Drugmaker Merck, bouncing back from a $1.6 billion hit from the coronavirus pandemic in the second quarter, boosted its third-quarter profit by 55% and blew past Wall Street expectations. The strong result was due to sales slightly higher than a year ago, plus restrained spending.
The Kenilworth, New Jersey, company on Tuesday said it’s making progress on three efforts to combat the coronavirus pandemic: two vaccines and an antiviral drug.
Merck entered the race to fight COVID-19 later than other top drugmakers, but is focusing on creating medicines that are easier to administer and based on proven technologies. For instance, the company and partner Ridgeback Bio have begun two large late-stage trials of an experimental treatment called molnupiravir that’s in capsule form, rather than injected, which would allow COVID patients who aren’t hospitalized to take the drug at home.
Meanwhile, Merck is developing two experimental vaccines that only require one dose, unlike the many two-dose vaccines further along in human testing. The company said it’s begun an early-stage study in volunteers of a vaccine known as V591 based on measles vaccine technology. It’s also about to start early-stage human testing of V590, which uses the same technology as Merck’s approved Ebola vaccine.
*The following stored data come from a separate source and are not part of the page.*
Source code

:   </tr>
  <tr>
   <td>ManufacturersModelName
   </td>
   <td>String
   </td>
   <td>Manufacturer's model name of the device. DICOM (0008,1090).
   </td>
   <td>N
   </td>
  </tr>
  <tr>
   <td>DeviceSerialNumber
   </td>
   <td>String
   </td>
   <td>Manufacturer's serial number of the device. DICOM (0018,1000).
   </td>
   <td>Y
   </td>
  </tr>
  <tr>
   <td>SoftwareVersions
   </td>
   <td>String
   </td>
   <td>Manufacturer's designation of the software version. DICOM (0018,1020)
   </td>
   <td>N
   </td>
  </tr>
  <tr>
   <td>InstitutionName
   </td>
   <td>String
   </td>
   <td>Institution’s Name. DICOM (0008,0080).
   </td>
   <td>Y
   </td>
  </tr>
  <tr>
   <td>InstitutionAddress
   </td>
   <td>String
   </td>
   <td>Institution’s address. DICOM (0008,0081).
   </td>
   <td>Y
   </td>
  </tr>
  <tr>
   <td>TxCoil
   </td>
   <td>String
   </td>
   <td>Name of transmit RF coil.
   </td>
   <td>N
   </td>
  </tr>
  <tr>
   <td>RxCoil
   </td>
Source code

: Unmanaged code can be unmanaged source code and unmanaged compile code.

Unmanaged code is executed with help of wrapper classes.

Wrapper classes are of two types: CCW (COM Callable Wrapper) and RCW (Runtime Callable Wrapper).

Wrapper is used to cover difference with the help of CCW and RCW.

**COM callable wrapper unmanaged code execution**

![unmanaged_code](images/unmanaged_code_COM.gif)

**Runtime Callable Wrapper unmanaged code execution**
Research head Roger Perlmutter, who is retiring at year-end, told analysts on a conference call that the treatment, given to several hundred COVID patients so far, “seems to be extremely well tolerated.”
The maker of cancer blockbuster Keytruda reported net income of $2.94 billion, or $1.16 per share, up from $1.9 billion, or 74 cents per share, a year earlier. Adjusted earnings came to $1.74 per share, a whopping 30 cents more than analysts expected.
Merck reported revenue of $12.55 billion, also easily beating analyst projections for $12.26 billion.
“This was a good quarter for Merck, and we think the company is executing well,” Edward Jones analyst Ashtyn Evans wrote to investors, adding she’s “encouraged by the improving trends and volumes, although an increase in COVID cases across the U.S. could impact future results.”
Merck shares jumped 1.4% in early trading, but reversed to a 3 cent decline, to $78.82, by late afternoon as most of the broader markets fell.
Sales of prescription drugs totaled $11.32 billion, up 2%. Keytruda brought in nearly one-third of that at $3.72 billion, up 21% from a year ago. Januvia and Janumet diabetes pills brought in $1.33 billion, up 1%.
But sales of its Gardasil vaccine, given to adolescents and adults to prevent a sexually transmitted cancer, dropped 10% to $1.9 billion because of reduced back-to-school visits for checkups.
Sales of its pneumonia vaccine, Pneumovax 23, jumped 58% to $375 million, because people concerned about catching COVID-19 and suffering complications have been getting flu and pneumonia shots to help protect themselves.
Veterinary medicine sales jumped 9%, to $1.22 billion.
Analyst Derek Burkhard of Informa Pharma Intelligence noted that Merck still expects the spinoff of its Organon women’s health business in the second quarter of 2021. That “will result in Merck becoming a slimmer, oncology-focused company,” he wrote to investors.
Merck narrowed and raised its full-year profit forecast. It now expects full-year earnings in the range of $5.91 to $6.01 per share, with revenue in the range of $47.6 billion to $48.6 billion.